Meta learning is a sub-field of machine learning. The underlying concept of meta learning is how a machine learns to learn. Studying the field of meta learning began in the late 1980's by Jurgen Schmidhuber, as well as Yoshua Bengio and Samy Bengio. Machine learning differs from meta learning, as machine learning is a focus on a single task, and meta learning is a way of teaching a machine how to learn multiple tasks efficiently. Meta learning is studied to improve artificial intelligence systems to help them operate outside of learned applications.

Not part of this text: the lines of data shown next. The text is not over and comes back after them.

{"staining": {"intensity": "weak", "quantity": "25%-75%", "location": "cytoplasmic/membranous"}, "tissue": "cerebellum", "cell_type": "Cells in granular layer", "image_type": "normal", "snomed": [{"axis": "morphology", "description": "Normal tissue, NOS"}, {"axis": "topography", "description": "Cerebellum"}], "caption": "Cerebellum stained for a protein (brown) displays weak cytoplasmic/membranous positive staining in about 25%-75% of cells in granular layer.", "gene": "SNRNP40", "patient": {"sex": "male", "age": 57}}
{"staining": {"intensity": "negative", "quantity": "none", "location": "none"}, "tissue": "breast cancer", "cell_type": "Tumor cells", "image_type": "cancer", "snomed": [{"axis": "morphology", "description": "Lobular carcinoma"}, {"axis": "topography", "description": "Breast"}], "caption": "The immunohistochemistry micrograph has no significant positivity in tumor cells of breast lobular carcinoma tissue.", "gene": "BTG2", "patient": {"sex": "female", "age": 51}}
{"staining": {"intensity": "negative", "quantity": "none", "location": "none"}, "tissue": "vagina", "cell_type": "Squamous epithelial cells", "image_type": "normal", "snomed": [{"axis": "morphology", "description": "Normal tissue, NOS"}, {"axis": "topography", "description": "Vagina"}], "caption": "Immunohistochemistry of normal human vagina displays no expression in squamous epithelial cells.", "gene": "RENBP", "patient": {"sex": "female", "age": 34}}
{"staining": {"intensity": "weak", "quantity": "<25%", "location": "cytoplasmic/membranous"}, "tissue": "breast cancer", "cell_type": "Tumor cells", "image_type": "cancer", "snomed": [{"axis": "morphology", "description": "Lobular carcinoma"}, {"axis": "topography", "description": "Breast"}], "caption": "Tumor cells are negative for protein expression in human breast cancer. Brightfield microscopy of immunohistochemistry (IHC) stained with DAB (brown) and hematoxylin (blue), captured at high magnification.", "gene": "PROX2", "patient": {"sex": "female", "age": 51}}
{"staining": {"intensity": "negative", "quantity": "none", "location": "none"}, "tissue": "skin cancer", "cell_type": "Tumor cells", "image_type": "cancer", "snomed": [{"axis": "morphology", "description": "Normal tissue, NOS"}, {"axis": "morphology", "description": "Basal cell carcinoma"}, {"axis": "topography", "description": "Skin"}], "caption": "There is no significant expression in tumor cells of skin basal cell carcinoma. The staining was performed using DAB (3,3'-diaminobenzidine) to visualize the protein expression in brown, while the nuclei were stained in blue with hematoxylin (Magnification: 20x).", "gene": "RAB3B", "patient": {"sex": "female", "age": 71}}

There are a few main meta learning systems including hyperparameter optimization, fast reinforcement learning, and few-shot image recognition. These systems can fall under certain meta learning methods such as recurrent models, metric learning, and learning optimization. On a basic level, each system is trained through a high exposure of tasks and then tested on their ability to learn new and different tasks. Each meta learning system has two separate optimizations working to increase efficiency, including the learner and the meta-learner (also known as an optimizer).
Recurrent Models
Recurrent Models use long short-term memory (LSTM) to analyze and process data-sets. The meta learner uses gradient descent, and the learner outputs the recurrent network. This method is common with few-shot classifications and meta-reinforcement learning.
Metric Learning
Metric Learning is a form of meta learning that entails learning a metric space when learning is especially efficient. Metric learning involves the meta-learner performing gradient descent, and the learner's role is based on a comparison scheme within the metric space. This method is also common in few-shot classification systems.
Learning Optimizers
Learning Optimizers operate by having the meta learner constantly update the learner until the learner can perform the task. The meta learner acts as a recurrent network, and can be trained with reinforcement or supervised learning. This method is popular in the field of neural network optimizations.